Assignment: Copy each line of the material below that includes the string "FIREARM".
Records supplied section start
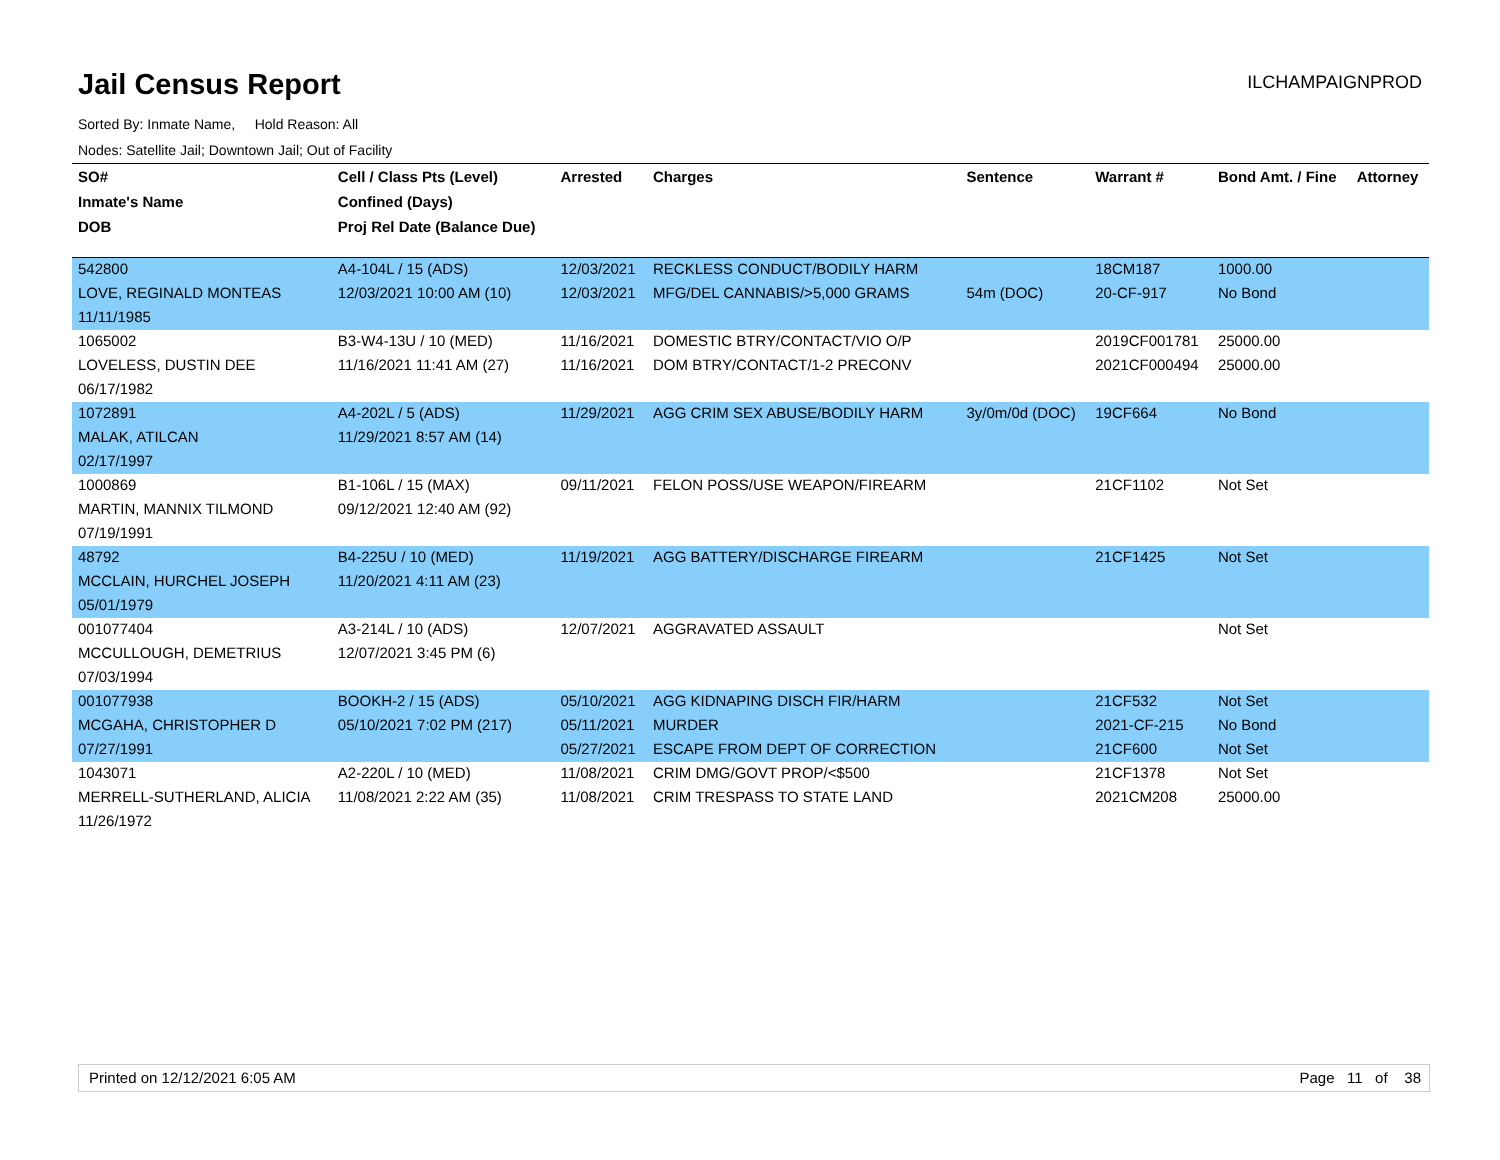Jail Census Report
ILCHAMPAIGNPROD
Sorted By: Inmate Name, Hold Reason: All
Nodes: Satellite Jail; Downtown Jail; Out of Facility
| SO# | Cell / Class Pts (Level) | Arrested | Charges | Sentence | Warrant # | Bond Amt. / Fine | Attorney |
| --- | --- | --- | --- | --- | --- | --- | --- |
| Inmate's Name | Confined (Days) | | | | | | |
| DOB | Proj Rel Date (Balance Due) | | | | | | |
| 542800 | A4-104L / 15 (ADS) | 12/03/2021 | RECKLESS CONDUCT/BODILY HARM | | 18CM187 | 1000.00 | |
| LOVE, REGINALD MONTEAS | 12/03/2021 10:00 AM (10) | 12/03/2021 | MFG/DEL CANNABIS/>5,000 GRAMS | 54m (DOC) | 20-CF-917 | No Bond | |
| 11/11/1985 | | | | | | | |
| 1065002 | B3-W4-13U / 10 (MED) | 11/16/2021 | DOMESTIC BTRY/CONTACT/VIO O/P | | 2019CF001781 | 25000.00 | |
| LOVELESS, DUSTIN DEE | 11/16/2021 11:41 AM (27) | 11/16/2021 | DOM BTRY/CONTACT/1-2 PRECONV | | 2021CF000494 | 25000.00 | |
| 06/17/1982 | | | | | | | |
| 1072891 | A4-202L / 5 (ADS) | 11/29/2021 | AGG CRIM SEX ABUSE/BODILY HARM | 3y/0m/0d (DOC) | 19CF664 | No Bond | |
| MALAK, ATILCAN | 11/29/2021 8:57 AM (14) | | | | | | |
| 02/17/1997 | | | | | | | |
| 1000869 | B1-106L / 15 (MAX) | 09/11/2021 | FELON POSS/USE WEAPON/FIREARM | | 21CF1102 | Not Set | |
| MARTIN, MANNIX TILMOND | 09/12/2021 12:40 AM (92) | | | | | | |
| 07/19/1991 | | | | | | | |
| 48792 | B4-225U / 10 (MED) | 11/19/2021 | AGG BATTERY/DISCHARGE FIREARM | | 21CF1425 | Not Set | |
| MCCLAIN, HURCHEL JOSEPH | 11/20/2021 4:11 AM (23) | | | | | | |
| 05/01/1979 | | | | | | | |
| 001077404 | A3-214L / 10 (ADS) | 12/07/2021 | AGGRAVATED ASSAULT | | | Not Set | |
| MCCULLOUGH, DEMETRIUS | 12/07/2021 3:45 PM (6) | | | | | | |
| 07/03/1994 | | | | | | | |
| 001077938 | BOOKH-2 / 15 (ADS) | 05/10/2021 | AGG KIDNAPING DISCH FIR/HARM | | 21CF532 | Not Set | |
| MCGAHA, CHRISTOPHER D | 05/10/2021 7:02 PM (217) | 05/11/2021 | MURDER | | 2021-CF-215 | No Bond | |
| 07/27/1991 | | 05/27/2021 | ESCAPE FROM DEPT OF CORRECTION | | 21CF600 | Not Set | |
| 1043071 | A2-220L / 10 (MED) | 11/08/2021 | CRIM DMG/GOVT PROP/<$500 | | 21CF1378 | Not Set | |
| MERRELL-SUTHERLAND, ALICIA | 11/08/2021 2:22 AM (35) | 11/08/2021 | CRIM TRESPASS TO STATE LAND | | 2021CM208 | 25000.00 | |
| 11/26/1972 | | | | | | | |
Printed on 12/12/2021 6:05 AM Page 11 of 38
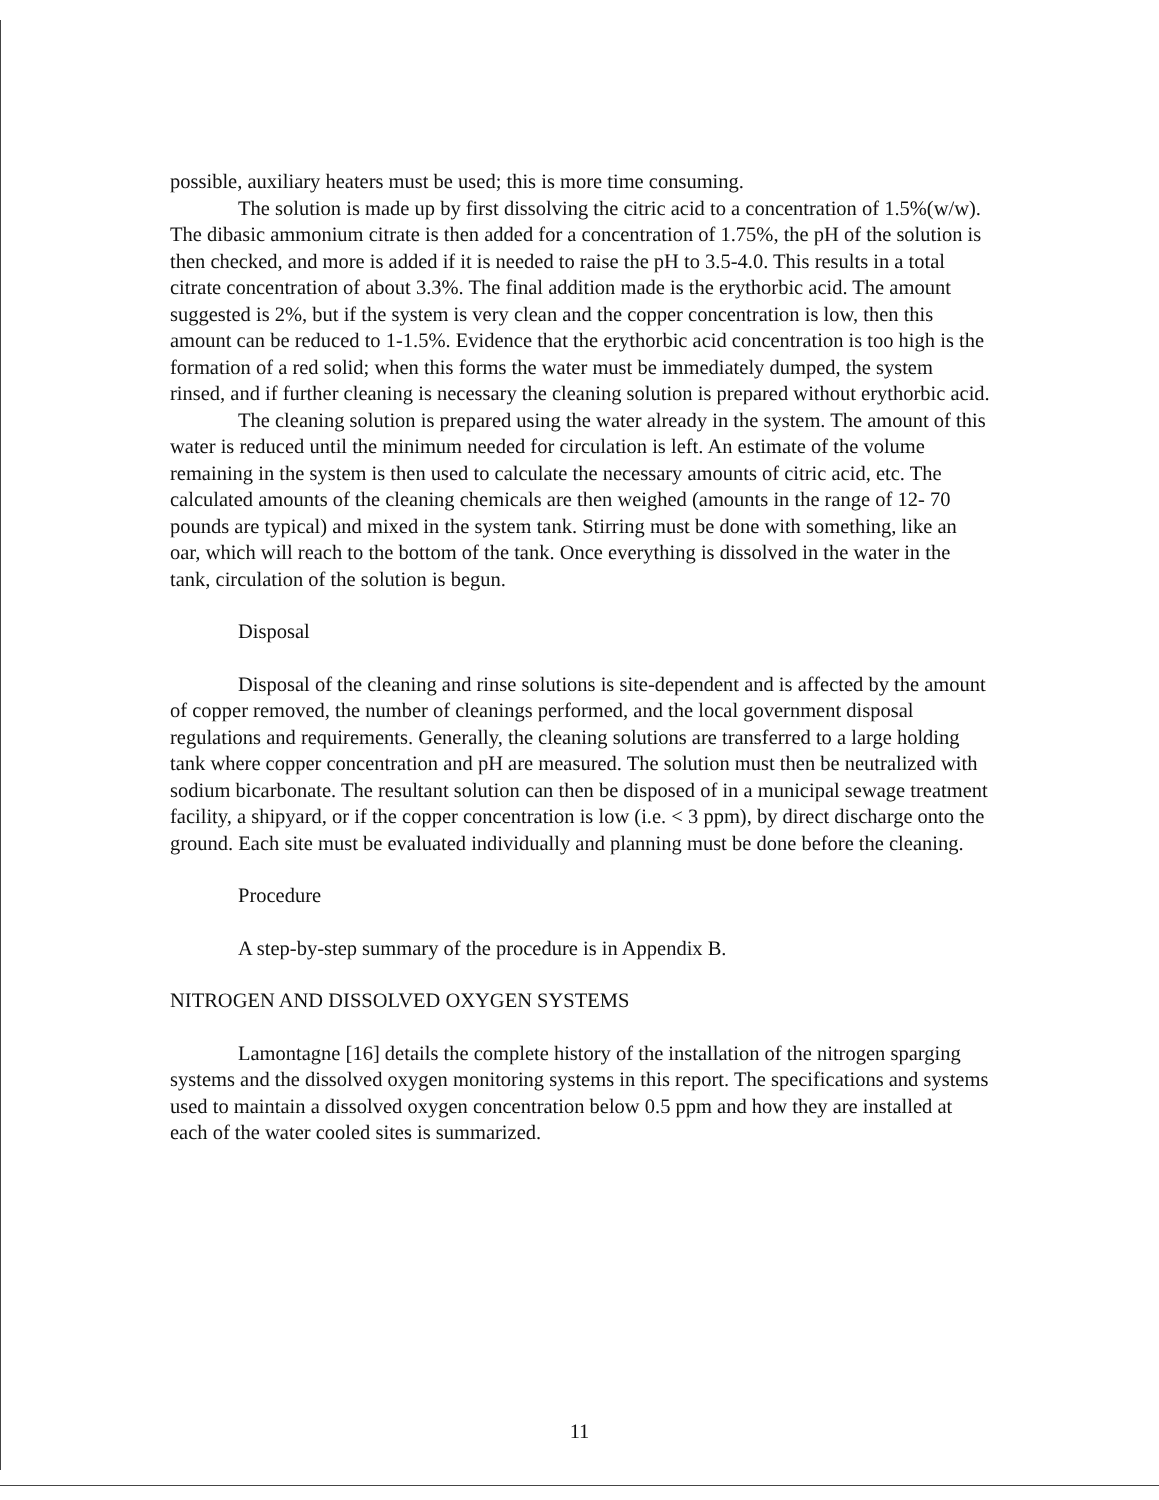possible, auxiliary heaters must be used; this is more time consuming.
The solution is made up by first dissolving the citric acid to a concentration of 1.5%(w/w). The dibasic ammonium citrate is then added for a concentration of 1.75%, the pH of the solution is then checked, and more is added if it is needed to raise the pH to 3.5-4.0. This results in a total citrate concentration of about 3.3%. The final addition made is the erythorbic acid. The amount suggested is 2%, but if the system is very clean and the copper concentration is low, then this amount can be reduced to 1-1.5%. Evidence that the erythorbic acid concentration is too high is the formation of a red solid; when this forms the water must be immediately dumped, the system rinsed, and if further cleaning is necessary the cleaning solution is prepared without erythorbic acid.
The cleaning solution is prepared using the water already in the system. The amount of this water is reduced until the minimum needed for circulation is left. An estimate of the volume remaining in the system is then used to calculate the necessary amounts of citric acid, etc. The calculated amounts of the cleaning chemicals are then weighed (amounts in the range of 12- 70 pounds are typical) and mixed in the system tank. Stirring must be done with something, like an oar, which will reach to the bottom of the tank. Once everything is dissolved in the water in the tank, circulation of the solution is begun.
Disposal
Disposal of the cleaning and rinse solutions is site-dependent and is affected by the amount of copper removed, the number of cleanings performed, and the local government disposal regulations and requirements. Generally, the cleaning solutions are transferred to a large holding tank where copper concentration and pH are measured. The solution must then be neutralized with sodium bicarbonate. The resultant solution can then be disposed of in a municipal sewage treatment facility, a shipyard, or if the copper concentration is low (i.e. < 3 ppm), by direct discharge onto the ground. Each site must be evaluated individually and planning must be done before the cleaning.
Procedure
A step-by-step summary of the procedure is in Appendix B.
NITROGEN AND DISSOLVED OXYGEN SYSTEMS
Lamontagne [16] details the complete history of the installation of the nitrogen sparging systems and the dissolved oxygen monitoring systems in this report. The specifications and systems used to maintain a dissolved oxygen concentration below 0.5 ppm and how they are installed at each of the water cooled sites is summarized.
11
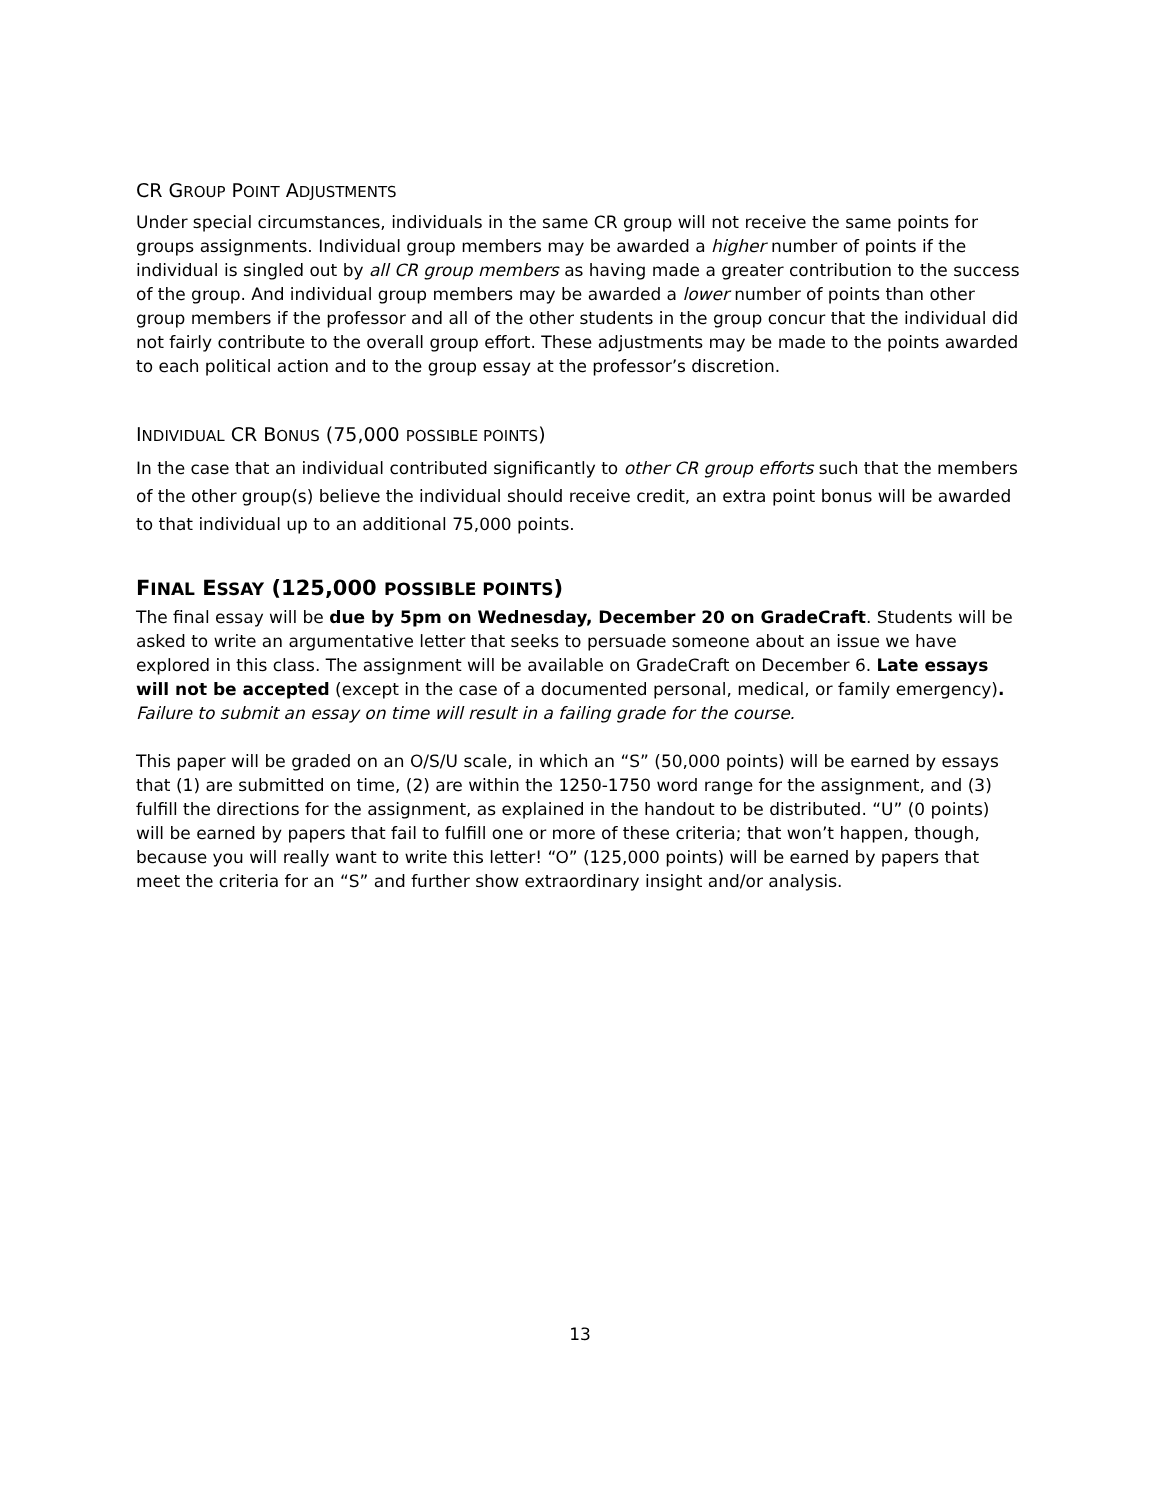CR GROUP POINT ADJUSTMENTS
Under special circumstances, individuals in the same CR group will not receive the same points for groups assignments. Individual group members may be awarded a higher number of points if the individual is singled out by all CR group members as having made a greater contribution to the success of the group. And individual group members may be awarded a lower number of points than other group members if the professor and all of the other students in the group concur that the individual did not fairly contribute to the overall group effort. These adjustments may be made to the points awarded to each political action and to the group essay at the professor’s discretion.
INDIVIDUAL CR BONUS (75,000 POSSIBLE POINTS)
In the case that an individual contributed significantly to other CR group efforts such that the members of the other group(s) believe the individual should receive credit, an extra point bonus will be awarded to that individual up to an additional 75,000 points.
FINAL ESSAY (125,000 POSSIBLE POINTS)
The final essay will be due by 5pm on Wednesday, December 20 on GradeCraft. Students will be asked to write an argumentative letter that seeks to persuade someone about an issue we have explored in this class. The assignment will be available on GradeCraft on December 6. Late essays will not be accepted (except in the case of a documented personal, medical, or family emergency). Failure to submit an essay on time will result in a failing grade for the course.
This paper will be graded on an O/S/U scale, in which an “S” (50,000 points) will be earned by essays that (1) are submitted on time, (2) are within the 1250-1750 word range for the assignment, and (3) fulfill the directions for the assignment, as explained in the handout to be distributed. “U” (0 points) will be earned by papers that fail to fulfill one or more of these criteria; that won’t happen, though, because you will really want to write this letter! “O” (125,000 points) will be earned by papers that meet the criteria for an “S” and further show extraordinary insight and/or analysis.
13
Records supplied section end
Task result:
| 1000869 | B1-106L / 15 (MAX) | 09/11/2021 | FELON POSS/USE WEAPON/FIREARM | | 21CF1102 | Not Set | |
| 48792 | B4-225U / 10 (MED) | 11/19/2021 | AGG BATTERY/DISCHARGE FIREARM | | 21CF1425 | Not Set | |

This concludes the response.